Thus, part two of building the LLM is supervised fine-tuning
- Before the advent of creation of synthetic datasets, people paid pairs of humans to have dialogues. These dialogues have been captured in to a supervised dataset that can be used for fine-tuning.
- This can be called a typical imitation learning setup, specifically ‘behavior cloning’ where we try to mimic an expert’s action distribution conditioned on an input state.
- At (7:15) of the video, good chart showing how the fine-tuned supervised model outperforms prompted GPT which outperforms vanilla GPT with no adjustment at all. Even better b/c it has less need for prompting from an end-user.
  - This chart is from the March 2022 paper by Ouyang, Wu et al “Training language models to follow instructions with human feedback”
But even fine-tuning still has limitations.

#### Problem to solve
Extract the passage from the notes on supervised fine-tuning starting with "Thus, part two" and going on through "from an end-user.". The records that follow are separate material from the notes on supervised fine-tuning.

#### Supplied records

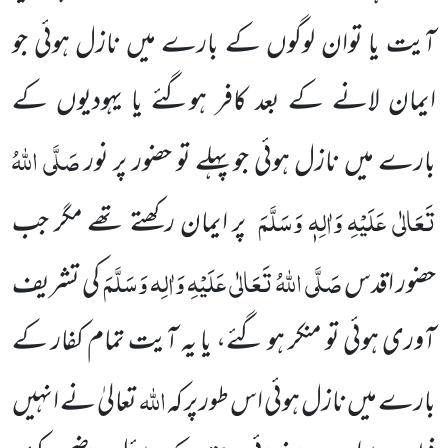
آیت یا توان لوگوں کے بارے میں نازل ہوئی جو
ایمان لانے کے بعد کافر ہوگئے یا یہودیوں کے
صَلَّی اللہُ
بارے میں نازل ہوئی جوپہلے تو حضور پر نور
تَعَالٰی عَلَیْہِ وَاٰلِہٖ وَسَلَّمَ
پر ایمان رکھتے تھے مگر جب
صَلَّی اللہُ تَعَالٰی عَلَیْہِ وَاٰلِہ وَسَلَّمَ
حضور اقدس
کی تشریف
آوری ہوئی تو منکر ہو گئے، یا یہ آیت تمام کفار کے
اللہ
بارے میں نازل ہوئی اس طور پر کہ
تعالیٰ
نے انہیں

#### Completed exercise
Thus, part two of building the LLM is supervised fine-tuning
- Before the advent of creation of synthetic datasets, people paid pairs of humans to have dialogues. These dialogues have been captured in to a supervised dataset that can be used for fine-tuning.
- This can be called a typical imitation learning setup, specifically ‘behavior cloning’ where we try to mimic an expert’s action distribution conditioned on an input state.
- At (7:15) of the video, good chart showing how the fine-tuned supervised model outperforms prompted GPT which outperforms vanilla GPT with no adjustment at all. Even better b/c it has less need for prompting from an end-user.